EXERCISE SET:
**1.** Decide whether each statement below agrees with the blog post about a Monday at Pardes: (a) On Mondays, classes usually end at 5pm. (b) On entering Pardes, the writer took the stairs. (c) Lunch included potato leek soup. Answer yes or no for each and quote the words of the post that decide it.
**2.** Extend the blog post about a Monday at Pardes past its final entry, the lunch at 12pm.

BEGIN STUDY TEXT

Posted on October 26, 2013 by Hannah Joy
From my blog:
My days here have been filled with questions. Questions posed to and by teachers, classmates, guest speakers, and ourselves. Questions about minute details, major moral issues, and everything in between. Questions that we can easily answer right away and questions that we fiercely debate. Questions that create more questions and questions that we just leave hanging. To illustrate my point, here’s a snapshot of my Monday*:
(*NOTE: Mondays are my longest days at Pardes. Classes usually end at 5pm.)
7:30am: Why is it so early?!
7:48am: Five more minutes pleaaaase? (Answer: Nope)
8:25am: Walking to Pardes. Did this hill get steeper since yesterday?
8:27am: Waiting at the intersection of Pierre Koenig and Rivka. Is there an award for most poorly timed traffic light? How do I submit an entry?
8:28am: Entering Pardes. Stairs or elevator? (Answer: Elevator)
8:30am: Chumash (Bible) class. Why was Bnei Yisrael (the Jewish people) enslaved in Egypt according to some of the classical commentators? (One answer: Because Joseph’s brothers threw him in a pit and tried to sell him into slavery. (But then why were Joseph and Jacob also punished? And how could Benjamin be punished if he wasn’t even born yet?!))
10:30am: Special guest presentation: Four Faces of Israel. How on earth do we go about dealing with a society with so many different and extremely opinionated people?
12pm: Lunchtime. What did Chef cook up for us today? (Answer: Potato leek soup and cheese and chutney sandwiches. Yum!)

END STUDY TEXT
BEGIN PROVIDED INFORMATION

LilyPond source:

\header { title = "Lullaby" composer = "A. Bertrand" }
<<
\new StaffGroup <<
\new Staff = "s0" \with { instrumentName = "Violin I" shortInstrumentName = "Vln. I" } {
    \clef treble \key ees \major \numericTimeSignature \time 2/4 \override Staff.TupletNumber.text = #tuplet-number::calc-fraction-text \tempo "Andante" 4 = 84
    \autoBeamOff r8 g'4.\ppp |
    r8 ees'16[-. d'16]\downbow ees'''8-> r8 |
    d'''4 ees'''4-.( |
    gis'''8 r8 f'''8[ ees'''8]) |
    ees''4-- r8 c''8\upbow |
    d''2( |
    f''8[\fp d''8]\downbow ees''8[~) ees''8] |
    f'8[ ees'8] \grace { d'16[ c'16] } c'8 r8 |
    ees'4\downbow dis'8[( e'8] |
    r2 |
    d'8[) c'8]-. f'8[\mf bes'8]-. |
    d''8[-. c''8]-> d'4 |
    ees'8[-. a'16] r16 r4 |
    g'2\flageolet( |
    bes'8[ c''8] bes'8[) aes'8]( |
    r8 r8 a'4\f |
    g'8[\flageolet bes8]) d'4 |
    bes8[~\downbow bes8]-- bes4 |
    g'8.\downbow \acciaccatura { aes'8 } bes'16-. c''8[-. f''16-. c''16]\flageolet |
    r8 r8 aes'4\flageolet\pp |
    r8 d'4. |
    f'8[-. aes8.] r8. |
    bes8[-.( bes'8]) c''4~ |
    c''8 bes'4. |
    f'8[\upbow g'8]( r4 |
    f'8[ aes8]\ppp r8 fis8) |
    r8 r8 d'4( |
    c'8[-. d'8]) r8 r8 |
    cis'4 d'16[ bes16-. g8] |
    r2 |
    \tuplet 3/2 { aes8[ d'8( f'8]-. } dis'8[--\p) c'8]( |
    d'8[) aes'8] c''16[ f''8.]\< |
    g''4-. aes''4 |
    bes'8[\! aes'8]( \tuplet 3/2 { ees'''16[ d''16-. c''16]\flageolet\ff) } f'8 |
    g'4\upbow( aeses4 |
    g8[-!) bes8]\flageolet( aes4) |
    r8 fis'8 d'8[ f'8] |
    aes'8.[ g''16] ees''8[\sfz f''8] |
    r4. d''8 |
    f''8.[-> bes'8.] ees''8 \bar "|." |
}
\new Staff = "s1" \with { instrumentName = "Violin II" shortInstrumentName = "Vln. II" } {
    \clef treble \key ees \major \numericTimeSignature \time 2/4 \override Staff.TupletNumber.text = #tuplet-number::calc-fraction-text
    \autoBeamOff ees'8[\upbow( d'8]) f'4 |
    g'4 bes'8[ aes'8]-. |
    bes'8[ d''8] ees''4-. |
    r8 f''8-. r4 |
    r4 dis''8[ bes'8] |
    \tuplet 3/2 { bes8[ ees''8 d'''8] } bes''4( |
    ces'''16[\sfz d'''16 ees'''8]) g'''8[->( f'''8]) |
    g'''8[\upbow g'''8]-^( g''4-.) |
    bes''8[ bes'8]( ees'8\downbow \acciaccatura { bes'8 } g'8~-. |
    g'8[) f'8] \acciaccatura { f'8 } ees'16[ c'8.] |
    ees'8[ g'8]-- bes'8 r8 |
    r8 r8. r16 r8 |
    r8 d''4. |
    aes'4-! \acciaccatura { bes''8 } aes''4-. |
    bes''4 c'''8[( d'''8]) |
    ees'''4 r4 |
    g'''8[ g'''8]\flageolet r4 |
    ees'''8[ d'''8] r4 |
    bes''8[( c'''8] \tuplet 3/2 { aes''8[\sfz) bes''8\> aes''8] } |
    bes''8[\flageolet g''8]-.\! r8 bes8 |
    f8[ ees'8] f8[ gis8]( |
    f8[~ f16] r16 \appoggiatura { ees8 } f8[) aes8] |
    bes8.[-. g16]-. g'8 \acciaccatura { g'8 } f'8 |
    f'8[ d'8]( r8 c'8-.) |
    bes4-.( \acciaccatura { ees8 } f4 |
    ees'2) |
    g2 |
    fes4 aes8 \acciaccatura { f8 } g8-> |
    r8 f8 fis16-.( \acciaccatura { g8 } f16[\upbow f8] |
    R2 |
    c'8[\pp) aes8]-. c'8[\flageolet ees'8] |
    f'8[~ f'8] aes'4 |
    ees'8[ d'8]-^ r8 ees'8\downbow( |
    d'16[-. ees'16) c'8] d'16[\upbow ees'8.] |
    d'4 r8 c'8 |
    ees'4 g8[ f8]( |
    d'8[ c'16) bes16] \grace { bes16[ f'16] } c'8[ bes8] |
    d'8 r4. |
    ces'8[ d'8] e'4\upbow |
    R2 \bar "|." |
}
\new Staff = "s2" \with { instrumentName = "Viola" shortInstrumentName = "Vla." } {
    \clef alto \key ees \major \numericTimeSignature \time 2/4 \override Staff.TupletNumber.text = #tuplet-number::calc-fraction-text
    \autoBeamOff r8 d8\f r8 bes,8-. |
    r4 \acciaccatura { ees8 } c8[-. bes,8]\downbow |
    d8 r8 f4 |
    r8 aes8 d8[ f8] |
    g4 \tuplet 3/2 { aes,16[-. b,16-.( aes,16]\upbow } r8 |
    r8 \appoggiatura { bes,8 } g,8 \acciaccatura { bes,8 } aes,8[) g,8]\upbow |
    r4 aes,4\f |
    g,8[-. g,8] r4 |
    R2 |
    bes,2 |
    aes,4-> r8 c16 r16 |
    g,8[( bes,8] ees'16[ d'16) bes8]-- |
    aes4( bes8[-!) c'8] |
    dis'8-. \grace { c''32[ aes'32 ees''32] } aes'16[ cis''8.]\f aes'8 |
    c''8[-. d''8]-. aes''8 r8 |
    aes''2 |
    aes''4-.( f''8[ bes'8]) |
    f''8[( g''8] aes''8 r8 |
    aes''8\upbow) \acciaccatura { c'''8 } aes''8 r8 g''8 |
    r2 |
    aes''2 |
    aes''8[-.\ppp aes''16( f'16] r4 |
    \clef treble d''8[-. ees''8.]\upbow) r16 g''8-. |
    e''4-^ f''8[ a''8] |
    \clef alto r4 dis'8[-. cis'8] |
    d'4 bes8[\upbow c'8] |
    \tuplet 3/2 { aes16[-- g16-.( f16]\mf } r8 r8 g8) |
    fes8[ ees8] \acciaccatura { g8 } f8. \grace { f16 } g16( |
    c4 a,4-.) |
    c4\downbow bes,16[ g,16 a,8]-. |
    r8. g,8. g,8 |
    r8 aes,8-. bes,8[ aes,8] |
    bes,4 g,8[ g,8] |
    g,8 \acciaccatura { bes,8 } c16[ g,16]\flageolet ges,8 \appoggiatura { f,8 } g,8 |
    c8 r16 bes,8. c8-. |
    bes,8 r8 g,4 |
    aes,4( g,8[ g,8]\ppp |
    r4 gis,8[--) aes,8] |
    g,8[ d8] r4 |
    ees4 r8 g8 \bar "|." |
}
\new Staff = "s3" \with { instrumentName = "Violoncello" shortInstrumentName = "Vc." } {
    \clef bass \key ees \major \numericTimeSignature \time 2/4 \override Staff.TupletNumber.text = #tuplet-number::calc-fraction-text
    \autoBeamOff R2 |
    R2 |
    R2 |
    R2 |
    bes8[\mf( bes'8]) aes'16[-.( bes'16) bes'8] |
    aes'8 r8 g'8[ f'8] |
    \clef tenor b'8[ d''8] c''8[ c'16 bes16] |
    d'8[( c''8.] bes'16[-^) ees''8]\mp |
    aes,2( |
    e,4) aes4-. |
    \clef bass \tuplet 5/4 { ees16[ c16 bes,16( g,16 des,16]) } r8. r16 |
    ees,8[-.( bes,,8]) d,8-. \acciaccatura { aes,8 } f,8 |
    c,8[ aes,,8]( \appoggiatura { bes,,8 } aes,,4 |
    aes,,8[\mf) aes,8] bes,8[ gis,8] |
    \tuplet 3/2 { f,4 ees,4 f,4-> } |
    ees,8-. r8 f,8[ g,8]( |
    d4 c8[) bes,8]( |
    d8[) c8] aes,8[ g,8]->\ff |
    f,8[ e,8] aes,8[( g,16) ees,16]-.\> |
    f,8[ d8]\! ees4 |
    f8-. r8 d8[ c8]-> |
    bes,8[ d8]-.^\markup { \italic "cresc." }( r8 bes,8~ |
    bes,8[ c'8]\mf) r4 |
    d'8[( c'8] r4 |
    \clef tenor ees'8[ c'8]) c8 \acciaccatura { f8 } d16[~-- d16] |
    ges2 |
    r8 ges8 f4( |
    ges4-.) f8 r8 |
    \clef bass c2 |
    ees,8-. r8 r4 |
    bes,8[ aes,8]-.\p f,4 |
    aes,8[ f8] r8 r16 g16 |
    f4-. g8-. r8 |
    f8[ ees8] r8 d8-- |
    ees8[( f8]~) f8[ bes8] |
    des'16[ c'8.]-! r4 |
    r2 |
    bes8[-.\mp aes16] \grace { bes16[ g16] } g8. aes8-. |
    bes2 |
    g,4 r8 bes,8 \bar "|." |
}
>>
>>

END PROVIDED INFORMATION

ANSWERS BELOW:
**1.**
(a) Yes: "Classes usually end at 5pm."
(b) No: "Stairs or elevator? (Answer: Elevator)"
(c) Yes: "Potato leek soup and cheese and chutney sandwiches."

**2.**
1pm: More special guest presentations: Maayan, our tour guide for our day trip to Hevron, and Shai from Breaking the Silence. Specifically in Hevron, how does the history of this ancient city play out and inform what happens today? How do we create (and/or enforce) peace/calm between two peoples who have historically always been at odds with each other? What kind of solution can/will/might be feasible (ideally/theoretically/practically)?
3pm: Self, Soul, and Text class. What do some Jewish spiritual traditions have to say about dealing with obstacles we face and unpleasant emotions we experience? How can we apply these teachings and practices to our own lives?
5:15pm: Chassidut. Was the Baal Shem Tov (founder of Chassidut) really working against the establishment, as is commonly held? Or was he actually working within the establishment? What, then, does it mean for us to innovate and work to create change from within our communities, versus trying to create change from the outside?
6:45pm: Dinner. Shulchan ivrit (Hebrew table). How do you say nephew in Hebrew? (Answer: Achyan) What about businessman? (Ish Asakim)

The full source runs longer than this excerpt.